Compressive Properties of Bio‐Inspired Reticulated Shell Structures Processed by Selective Laser Melting

Owing to reasonable stress, large rigidity and large span, the reticulated shell structure is widely used in the field of aerospace industry. However, its hard‐to‐process nature hinders, the progress of design optimization, and experimental investigation. In this paper, a series of reticulated shell structure, inspired from the diving bell of the water spiders, is designed and fabricated by selective laser melting (SLM) additive manufacturing technology from AlSi10Mg powder. The effects of strut diameter on dimensional accuracy, densification behavior, and mechanical properties of SLM‐processed reticulated shell structures are investigated. The results show that all the SLM‐processed reticulated shell structures exhibit high relative density (>99%), which decrease with the increase of strut diameter.

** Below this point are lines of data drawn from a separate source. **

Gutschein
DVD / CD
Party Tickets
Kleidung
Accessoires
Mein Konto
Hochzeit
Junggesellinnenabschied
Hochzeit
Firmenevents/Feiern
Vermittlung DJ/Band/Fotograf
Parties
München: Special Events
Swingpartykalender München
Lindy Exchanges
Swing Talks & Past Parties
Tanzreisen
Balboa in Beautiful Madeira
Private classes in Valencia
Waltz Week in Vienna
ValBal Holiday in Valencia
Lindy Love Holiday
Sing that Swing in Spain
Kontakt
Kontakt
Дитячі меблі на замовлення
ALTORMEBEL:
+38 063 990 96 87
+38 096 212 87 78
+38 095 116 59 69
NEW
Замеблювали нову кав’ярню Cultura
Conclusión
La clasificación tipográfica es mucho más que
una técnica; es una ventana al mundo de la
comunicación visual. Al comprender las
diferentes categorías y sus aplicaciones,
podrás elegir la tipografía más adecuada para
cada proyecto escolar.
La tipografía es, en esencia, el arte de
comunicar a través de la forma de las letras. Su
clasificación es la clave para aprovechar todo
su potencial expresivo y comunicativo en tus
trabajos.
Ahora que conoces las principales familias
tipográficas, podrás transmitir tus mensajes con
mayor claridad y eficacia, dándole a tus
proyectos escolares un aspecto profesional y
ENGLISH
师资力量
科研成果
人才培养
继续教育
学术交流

The load–displacement curves of all reticulated shell structures exhibit a similar trend including three distinct stages. The structure with strut diameter of 1.25 mm ( D 1.25 ) has relatively high specific energy absorption, and energy absorption capability. The fracture mechanism of SLM‐processed reticulated shell structures with different strut diameters is analyzed through a combination of finite element simulations and experimental observations. With an increasing strut diameter, the dominant mechanism changes from stress‐controlled to porosity‐controlled fracture.